── The data ──

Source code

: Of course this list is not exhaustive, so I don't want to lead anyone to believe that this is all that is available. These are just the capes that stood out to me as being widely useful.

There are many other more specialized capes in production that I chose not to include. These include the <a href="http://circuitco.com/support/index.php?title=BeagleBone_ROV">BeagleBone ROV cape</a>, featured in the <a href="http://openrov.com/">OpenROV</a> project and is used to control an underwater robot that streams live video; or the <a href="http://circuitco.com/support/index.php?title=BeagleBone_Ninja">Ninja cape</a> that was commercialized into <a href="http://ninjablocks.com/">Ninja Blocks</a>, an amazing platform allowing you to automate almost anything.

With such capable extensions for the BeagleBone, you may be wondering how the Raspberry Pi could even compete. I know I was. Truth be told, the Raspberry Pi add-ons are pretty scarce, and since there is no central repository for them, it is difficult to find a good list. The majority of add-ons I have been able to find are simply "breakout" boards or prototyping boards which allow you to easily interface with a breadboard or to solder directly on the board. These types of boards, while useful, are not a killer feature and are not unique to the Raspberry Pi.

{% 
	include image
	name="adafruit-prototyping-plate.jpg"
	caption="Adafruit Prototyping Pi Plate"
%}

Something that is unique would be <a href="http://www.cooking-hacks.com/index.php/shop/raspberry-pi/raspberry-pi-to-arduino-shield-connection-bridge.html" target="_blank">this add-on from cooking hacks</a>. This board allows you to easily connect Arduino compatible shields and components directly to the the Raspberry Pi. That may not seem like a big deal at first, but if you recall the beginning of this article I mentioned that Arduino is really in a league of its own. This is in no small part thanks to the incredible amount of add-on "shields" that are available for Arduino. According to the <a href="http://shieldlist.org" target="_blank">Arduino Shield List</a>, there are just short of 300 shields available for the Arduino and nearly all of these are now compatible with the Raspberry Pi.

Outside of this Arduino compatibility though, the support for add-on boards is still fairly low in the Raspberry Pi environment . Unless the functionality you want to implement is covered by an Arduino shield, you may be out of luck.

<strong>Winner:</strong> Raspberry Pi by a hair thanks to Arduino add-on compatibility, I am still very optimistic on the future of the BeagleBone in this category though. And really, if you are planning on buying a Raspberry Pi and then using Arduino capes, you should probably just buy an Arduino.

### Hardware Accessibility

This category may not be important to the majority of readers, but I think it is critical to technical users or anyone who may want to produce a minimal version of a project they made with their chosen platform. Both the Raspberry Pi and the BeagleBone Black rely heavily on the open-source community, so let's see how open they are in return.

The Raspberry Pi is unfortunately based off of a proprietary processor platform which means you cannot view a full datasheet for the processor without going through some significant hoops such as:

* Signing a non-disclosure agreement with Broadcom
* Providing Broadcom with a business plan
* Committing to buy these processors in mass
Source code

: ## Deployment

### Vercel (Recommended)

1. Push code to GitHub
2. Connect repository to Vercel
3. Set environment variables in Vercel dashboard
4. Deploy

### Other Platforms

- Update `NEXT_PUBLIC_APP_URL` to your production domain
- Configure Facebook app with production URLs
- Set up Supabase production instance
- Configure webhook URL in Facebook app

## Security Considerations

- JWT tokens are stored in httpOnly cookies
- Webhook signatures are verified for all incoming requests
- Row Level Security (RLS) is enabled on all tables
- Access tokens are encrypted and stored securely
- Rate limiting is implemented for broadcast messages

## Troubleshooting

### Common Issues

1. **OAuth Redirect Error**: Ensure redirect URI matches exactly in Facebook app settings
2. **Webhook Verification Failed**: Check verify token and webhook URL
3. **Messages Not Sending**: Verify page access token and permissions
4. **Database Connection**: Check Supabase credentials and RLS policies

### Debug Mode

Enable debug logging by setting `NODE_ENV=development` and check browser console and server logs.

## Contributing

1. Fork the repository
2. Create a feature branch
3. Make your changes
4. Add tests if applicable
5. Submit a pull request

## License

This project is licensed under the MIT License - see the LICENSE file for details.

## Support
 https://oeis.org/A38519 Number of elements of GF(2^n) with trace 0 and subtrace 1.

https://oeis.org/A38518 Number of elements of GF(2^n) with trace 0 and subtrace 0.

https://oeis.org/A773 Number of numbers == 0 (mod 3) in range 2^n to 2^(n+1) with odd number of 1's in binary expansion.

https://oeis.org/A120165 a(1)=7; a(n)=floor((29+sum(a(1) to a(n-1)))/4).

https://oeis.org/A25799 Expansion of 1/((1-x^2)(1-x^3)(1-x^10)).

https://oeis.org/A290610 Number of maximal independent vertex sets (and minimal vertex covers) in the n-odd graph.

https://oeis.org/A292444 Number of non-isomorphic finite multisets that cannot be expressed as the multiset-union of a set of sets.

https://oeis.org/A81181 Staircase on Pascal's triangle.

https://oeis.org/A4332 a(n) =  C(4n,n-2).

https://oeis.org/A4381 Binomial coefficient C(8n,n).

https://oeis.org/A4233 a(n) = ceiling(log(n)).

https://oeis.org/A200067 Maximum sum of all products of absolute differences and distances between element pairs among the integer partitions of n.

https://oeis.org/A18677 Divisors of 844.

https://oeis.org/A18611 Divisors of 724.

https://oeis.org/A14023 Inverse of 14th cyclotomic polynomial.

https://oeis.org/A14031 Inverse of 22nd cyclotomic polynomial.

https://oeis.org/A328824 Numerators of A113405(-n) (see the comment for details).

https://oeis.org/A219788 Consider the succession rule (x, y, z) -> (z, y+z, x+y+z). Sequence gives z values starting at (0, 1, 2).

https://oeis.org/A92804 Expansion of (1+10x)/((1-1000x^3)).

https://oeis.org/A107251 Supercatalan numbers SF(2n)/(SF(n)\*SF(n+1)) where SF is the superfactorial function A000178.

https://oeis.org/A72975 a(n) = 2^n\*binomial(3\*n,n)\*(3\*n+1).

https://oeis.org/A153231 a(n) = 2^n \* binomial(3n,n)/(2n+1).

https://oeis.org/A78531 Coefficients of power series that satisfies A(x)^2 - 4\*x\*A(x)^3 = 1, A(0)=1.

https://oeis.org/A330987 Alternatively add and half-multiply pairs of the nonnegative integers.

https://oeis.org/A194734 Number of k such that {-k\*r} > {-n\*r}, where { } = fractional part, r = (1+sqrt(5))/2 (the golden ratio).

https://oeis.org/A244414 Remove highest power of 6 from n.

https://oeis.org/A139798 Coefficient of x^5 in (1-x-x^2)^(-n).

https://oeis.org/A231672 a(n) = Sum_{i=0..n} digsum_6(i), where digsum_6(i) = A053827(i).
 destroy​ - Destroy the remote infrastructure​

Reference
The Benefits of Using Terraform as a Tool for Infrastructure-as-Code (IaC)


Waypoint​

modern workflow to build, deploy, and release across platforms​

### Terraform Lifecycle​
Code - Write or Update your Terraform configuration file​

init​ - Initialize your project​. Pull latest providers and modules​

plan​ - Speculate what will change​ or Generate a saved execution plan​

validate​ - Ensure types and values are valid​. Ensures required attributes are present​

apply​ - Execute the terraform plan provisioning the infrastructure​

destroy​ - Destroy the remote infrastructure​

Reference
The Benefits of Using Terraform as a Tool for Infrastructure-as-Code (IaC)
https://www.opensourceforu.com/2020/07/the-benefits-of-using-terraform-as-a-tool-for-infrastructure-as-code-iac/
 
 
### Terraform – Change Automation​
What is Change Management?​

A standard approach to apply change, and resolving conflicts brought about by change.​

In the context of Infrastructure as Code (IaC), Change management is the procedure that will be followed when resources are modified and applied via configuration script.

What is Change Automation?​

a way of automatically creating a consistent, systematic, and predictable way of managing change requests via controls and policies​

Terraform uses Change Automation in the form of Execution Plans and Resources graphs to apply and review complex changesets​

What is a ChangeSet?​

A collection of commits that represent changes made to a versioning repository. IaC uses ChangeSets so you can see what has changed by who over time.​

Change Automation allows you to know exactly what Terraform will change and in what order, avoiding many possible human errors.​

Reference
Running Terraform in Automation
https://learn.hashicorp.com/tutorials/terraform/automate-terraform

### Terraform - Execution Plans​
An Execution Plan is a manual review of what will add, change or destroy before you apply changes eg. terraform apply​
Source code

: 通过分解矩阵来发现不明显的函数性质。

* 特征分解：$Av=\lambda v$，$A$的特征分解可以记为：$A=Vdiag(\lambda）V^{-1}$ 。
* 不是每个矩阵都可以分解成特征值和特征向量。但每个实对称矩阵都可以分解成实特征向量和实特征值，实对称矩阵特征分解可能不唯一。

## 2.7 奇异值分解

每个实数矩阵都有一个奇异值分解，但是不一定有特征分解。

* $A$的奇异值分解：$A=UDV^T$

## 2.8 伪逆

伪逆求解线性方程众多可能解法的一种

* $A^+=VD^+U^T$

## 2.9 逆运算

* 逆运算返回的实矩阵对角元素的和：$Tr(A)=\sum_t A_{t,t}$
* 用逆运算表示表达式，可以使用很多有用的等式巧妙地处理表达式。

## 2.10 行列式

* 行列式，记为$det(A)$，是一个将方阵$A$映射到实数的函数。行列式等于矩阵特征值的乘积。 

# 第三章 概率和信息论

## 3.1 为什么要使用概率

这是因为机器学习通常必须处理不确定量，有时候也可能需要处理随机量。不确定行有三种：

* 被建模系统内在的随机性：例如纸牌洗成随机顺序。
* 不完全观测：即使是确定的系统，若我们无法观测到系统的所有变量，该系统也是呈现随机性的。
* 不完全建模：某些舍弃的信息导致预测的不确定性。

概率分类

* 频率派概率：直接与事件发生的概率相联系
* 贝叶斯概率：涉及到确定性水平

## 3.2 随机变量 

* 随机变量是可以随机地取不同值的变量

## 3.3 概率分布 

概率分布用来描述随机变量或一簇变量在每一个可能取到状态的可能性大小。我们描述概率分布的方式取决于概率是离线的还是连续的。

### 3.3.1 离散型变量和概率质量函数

───

Using the entries above, return exactly the lines from the line with "Outside of this" to the line with "2. **Webhook Verification", counting both of those lines.

#### [Answer to this exercise]
Outside of this Arduino compatibility though, the support for add-on boards is still fairly low in the Raspberry Pi environment . Unless the functionality you want to implement is covered by an Arduino shield, you may be out of luck.

<strong>Winner:</strong> Raspberry Pi by a hair thanks to Arduino add-on compatibility, I am still very optimistic on the future of the BeagleBone in this category though. And really, if you are planning on buying a Raspberry Pi and then using Arduino capes, you should probably just buy an Arduino.

### Hardware Accessibility

This category may not be important to the majority of readers, but I think it is critical to technical users or anyone who may want to produce a minimal version of a project they made with their chosen platform. Both the Raspberry Pi and the BeagleBone Black rely heavily on the open-source community, so let's see how open they are in return.

The Raspberry Pi is unfortunately based off of a proprietary processor platform which means you cannot view a full datasheet for the processor without going through some significant hoops such as:

* Signing a non-disclosure agreement with Broadcom
* Providing Broadcom with a business plan
* Committing to buy these processors in mass
Source code

: ## Deployment

### Vercel (Recommended)

1. Push code to GitHub
2. Connect repository to Vercel
3. Set environment variables in Vercel dashboard
4. Deploy

### Other Platforms

- Update `NEXT_PUBLIC_APP_URL` to your production domain
- Configure Facebook app with production URLs
- Set up Supabase production instance
- Configure webhook URL in Facebook app

## Security Considerations

- JWT tokens are stored in httpOnly cookies
- Webhook signatures are verified for all incoming requests
- Row Level Security (RLS) is enabled on all tables
- Access tokens are encrypted and stored securely
- Rate limiting is implemented for broadcast messages

## Troubleshooting

### Common Issues

1. **OAuth Redirect Error**: Ensure redirect URI matches exactly in Facebook app settings
2. **Webhook Verification Failed**: Check verify token and webhook URL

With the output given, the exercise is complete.